• Work order 1:
Using the forum reply about BPF below, decide whether each statement agrees with it. Answer yes or no for each, and quote the words from the reply that decide it.
(a) The writer believes the map-based approach is free of races.
(b) The writer says the program needs access to vmlinux and module BTFs.
(c) With the proposed helper, an external map would still have to be populated.
• Work order 2:
In the forum reply about BPF below, why does the writer call the map-based approach racy? Answer in one to three sentences.
Segment Start: Extracted text
Where it would potentially make sense is what I think you're descring
where single kprobe style prog attached to many places and args of
those places are stored in a map and the prog selects them with
map_lookup with key=PT_REGS_IP ?
And passes pointers into bpf_snprintf_btf() from PT_REGS_PARM1() ?
I see why that is useful, but it's so racy. By the time the map
is populated those btf_obj_id+btf_id could be invalid.
I think instead of doing this in user space the program needs an access
to vmlinux+mods BTFs. Sort-of like proposed bpf helper to return ksym
based on IP there could be a helper to figure out btf_id+btf_obj_POINTER
based on IP. Then there will no need for external map to populate.
Would that solve your use case?
Segment End: Extracted text
Segment Start: Given information
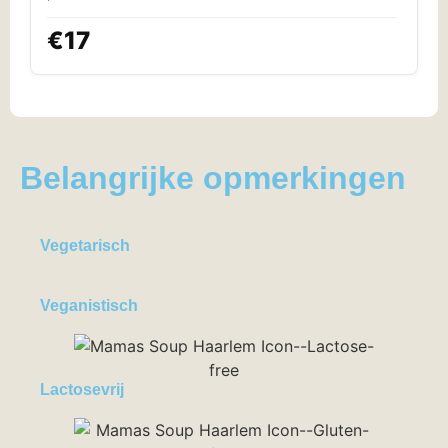
€17
Belangrijke opmerkingen
Vegetarisch
Veganistisch
Lactosevrij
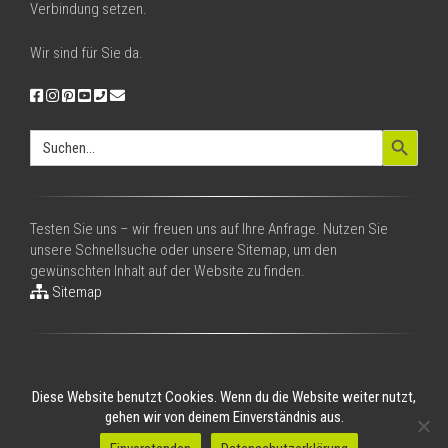
Verbindung setzen.
Wir sind für Sie da.
Search Button
Search
for:
Testen Sie uns – wir freuen uns auf Ihre Anfrage. Nutzen Sie
unsere Schnellsuche oder unsere Sitemap, um den
gewünschten Inhalt auf der Website zu finden.
Sitemap
Diese Website benutzt Cookies. Wenn du die Website weiter nutzt,
gehen wir von deinem Einverständnis aus.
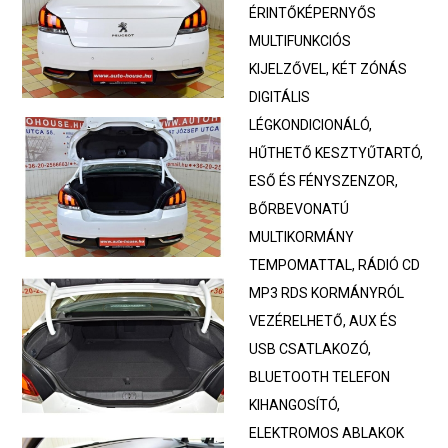
ÉRINTŐKÉPERNYŐS
MULTIFUNKCIÓS
KIJELZŐVEL, KÉT ZÓNÁS
DIGITÁLIS
LÉGKONDICIONÁLÓ,
HŰTHETŐ KESZTYŰTARTÓ,
ESŐ ÉS FÉNYSZENZOR,
BŐRBEVONATÚ
MULTIKORMÁNY
TEMPOMATTAL, RÁDIÓ CD
MP3 RDS KORMÁNYRÓL
VEZÉRELHETŐ, AUX ÉS
USB CSATLAKOZÓ,
BLUETOOTH TELEFON
KIHANGOSÍTÓ,
ELEKTROMOS ABLAKOK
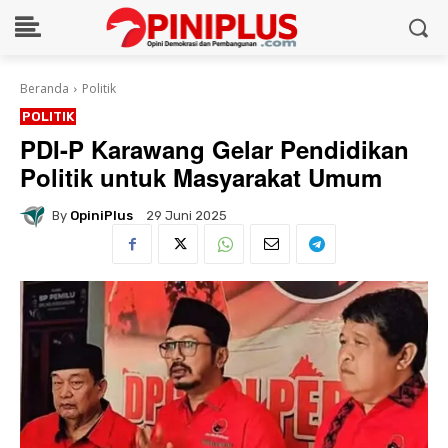
Beranda
Politik
POLITIK
PDI-P Karawang Gelar Pendidikan
Politik untuk Masyarakat Umum
By
OpiniPlus
29 Juni 2025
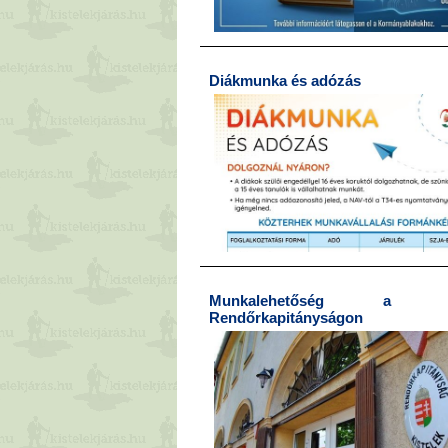
Diákmunka és adózás
Munkalehetőség a Kis
Rendőrkapitányságon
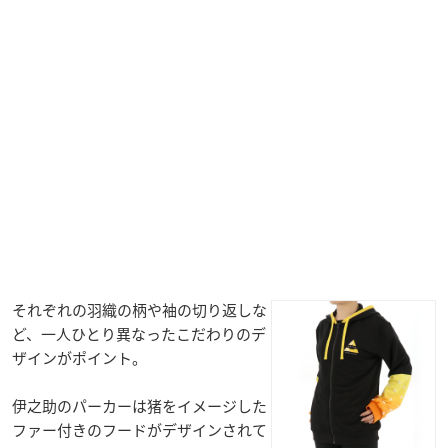
それぞれの羽織の柄や袖の切り返しな
ど、一人ひとり異なったこだわりのデ
ザインがポイント。
伊之助のパーカーは猪をイメージした
ファー付きのフードがデザインされて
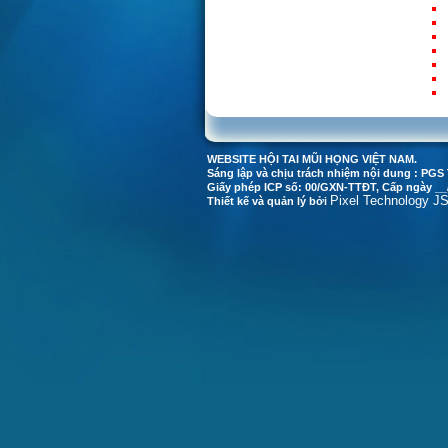
WEBSITE HỘI TAI MŨI HỌNG VIỆT NAM.
Sáng lập và chịu trách nhiệm nội dung : 
Giấy phép ICP số: 00/GXN-TTĐT, Cấp ngày __
Pixel Technology J
Thiết kế và quản lý bởi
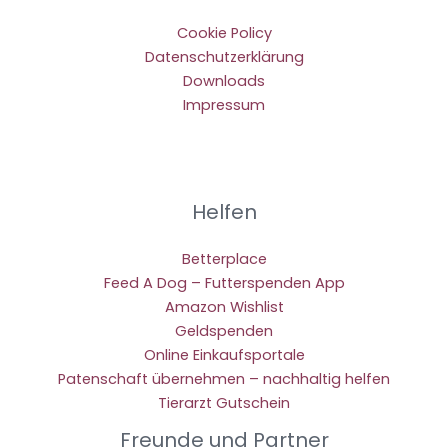
Cookie Policy
Datenschutzerklärung
Downloads
Impressum
Helfen
Betterplace
Feed A Dog – Futterspenden App
Amazon Wishlist
Geldspenden
Online Einkaufsportale
Patenschaft übernehmen – nachhaltig helfen
Tierarzt Gutschein
Freunde und Partner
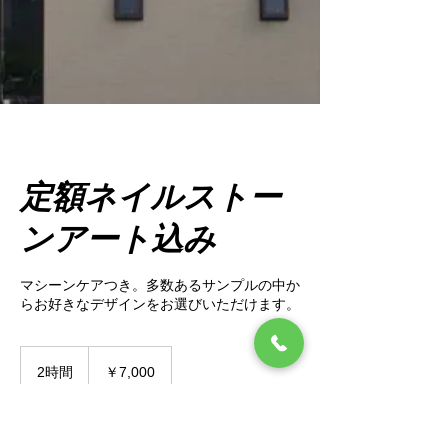
定額ネイルストー
ンアート込み
マシーンケアつき。多数あるサンプルの中か
らお好きなデザインをお選びいただけます。
7,000
円
2時間
2
￥7,000
時
間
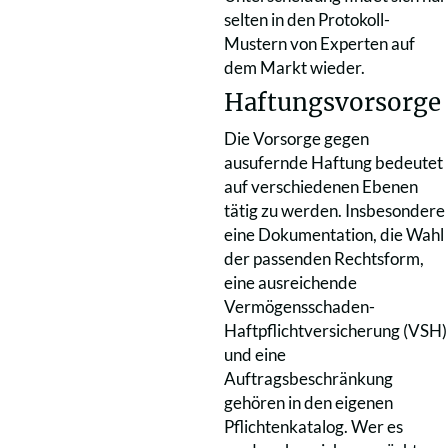
selten in den Protokoll-
Mustern von Experten auf
dem Markt wieder.
Haftungsvorsorge
Die Vorsorge gegen
ausufernde Haftung bedeutet
auf verschiedenen Ebenen
tätig zu werden. Insbesondere
eine Dokumentation, die Wahl
der passenden Rechtsform,
eine ausreichende
Vermögensschaden-
Haftpflichtversicherung (VSH)
und eine
Auftragsbeschränkung
gehören in den eigenen
Pflichtenkatalog. Wer es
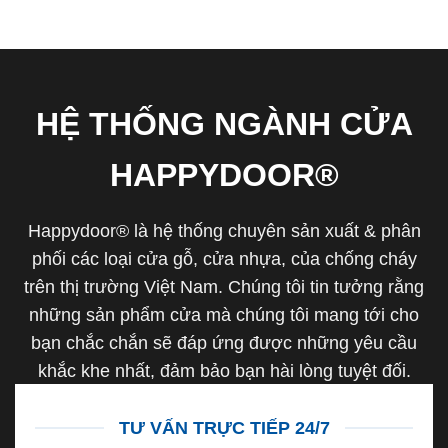
HỆ THỐNG NGÀNH CỬA
HAPPYDOOR®
Happydoor® là hệ thống chuyên sản xuất & phân
phối các loại cửa gỗ, cửa nhựa, của chống cháy
trên thị trường Việt Nam. Chúng tôi tin tưởng rằng
những sản phẩm cửa mà chúng tôi mang tới cho
bạn chắc chắn sẽ đáp ứng được những yêu cầu
khắc khe nhất, đảm bảo bạn hài lòng tuyệt đối.
TƯ VẤN TRỰC TIẾP 24/7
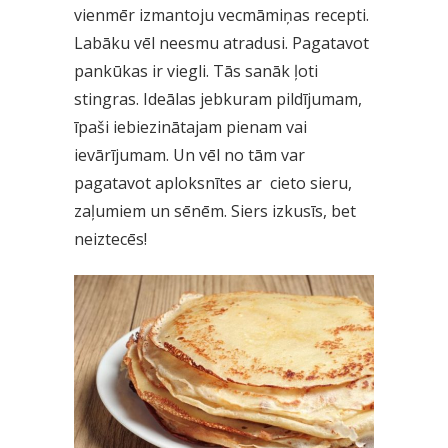
vienmēr izmantoju vecmāmiņas recepti.
Labāku vēl neesmu atradusi. Pagatavot
pankūkas ir viegli. Tās sanāk ļoti
stingras. Ideālas jebkuram pildījumam,
īpaši iebiezinātajam pienam vai
ievārījumam. Un vēl no tām var
pagatavot aploksnītes ar cieto sieru,
zaļumiem un sēnēm. Siers izkusīs, bet
neiztecēs!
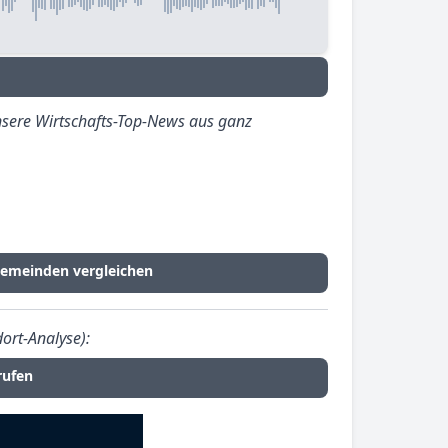
sere Wirtschafts-Top-News aus ganz
Gemeinden vergleichen
ort-Analyse):
rufen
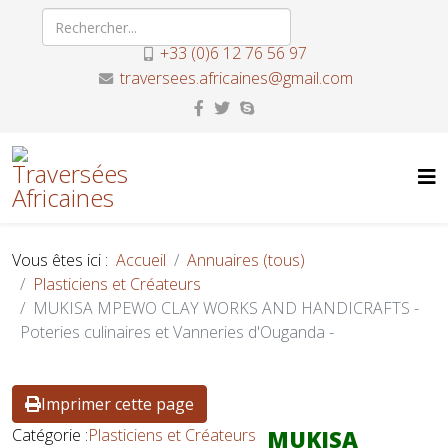
+33 (0)6 12 76 56 97
traversees.africaines@gmail.com
Vous êtes ici :
Accueil
Annuaires (tous)
Plasticiens et Créateurs
MUKISA MPEWO CLAY WORKS AND HANDICRAFTS -
Poteries culinaires et Vanneries d'Ouganda -
Imprimer cette page
Catégorie :
Plasticiens et Créateurs
MUKISA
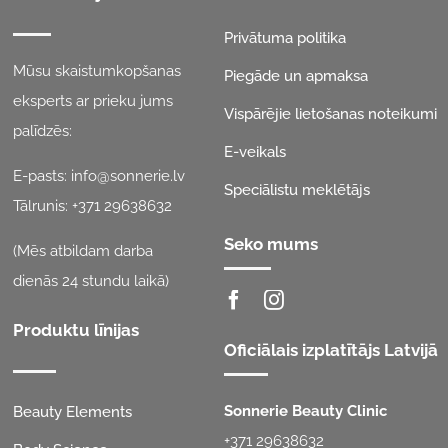
Privātuma politika
Mūsu skaistumkopšanas
Piegāde un apmaksa
eksperts ar prieku jums
Vispārējie lietošanas noteikumi
palīdzēs:
E-veikals
E-pasts:
info@sonnerie.lv
Speciālistu meklētājs
Tālrunis:
+371 29638632
Seko mums
(Mēs atbildam darba
dienās 24 stundu laikā)
Produktu līnijas
Oficiālais izplatītājs Latvijā
Sonnerie Beauty Clinic
Beauty Elements
+371 29638632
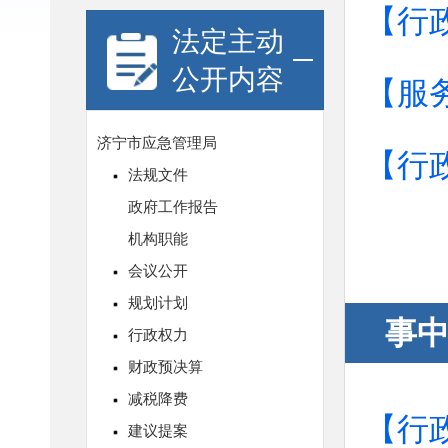
【行
法定主动
公开内容
【服
【行
事
【行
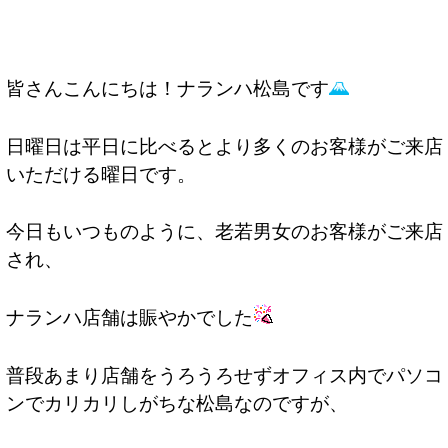
皆さんこんにちは！ナランハ松島です
日曜日は平日に比べるとより多くのお客様がご来店
いただける曜日です。
今日もいつものように、老若男女のお客様がご来店
され、
ナランハ店舗は賑やかでした
普段あまり店舗をうろうろせずオフィス内でパソコ
ンでカリカリしがちな松島なのですが、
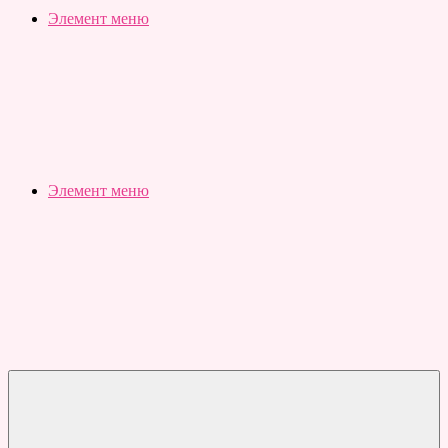
Slubovju.ru
Бесплатные
Элемент меню
онлайн
тесты
Элемент меню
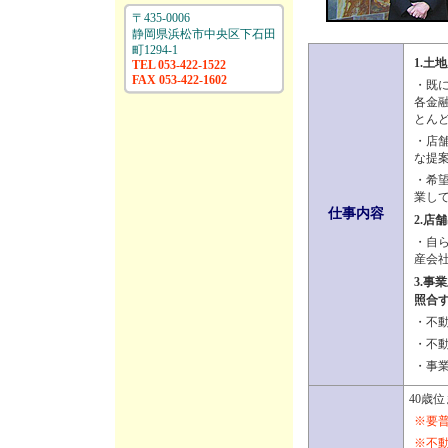
〒435-0006
静岡県浜松市中央区下石田
町1294-1
1.土
TEL 053-422-1522
FAX 053-422-1602
・既
各金
とん
・店
な提
・希
業し
仕事内容
2.店
・自
産会
3.事
照合
・不
・不
・事
40歳
※要
※不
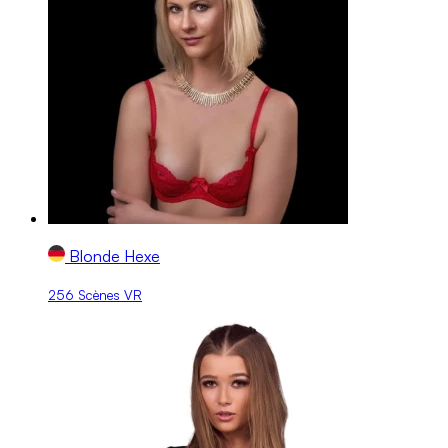
Blonde Hexe
256 Scènes VR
Segment End: Given information
• Task answer 1:
(a) No: "I see why that is useful, but it's so racy."
(b) Yes: "I think instead of doing this in user space the program needs an access to vmlinux+mods BTFs."
(c) No: "Then there will no need for external map to populate."

• Task answer 2:
By the time the map is populated, the btf_obj_id and btf_id values stored in it could already be invalid.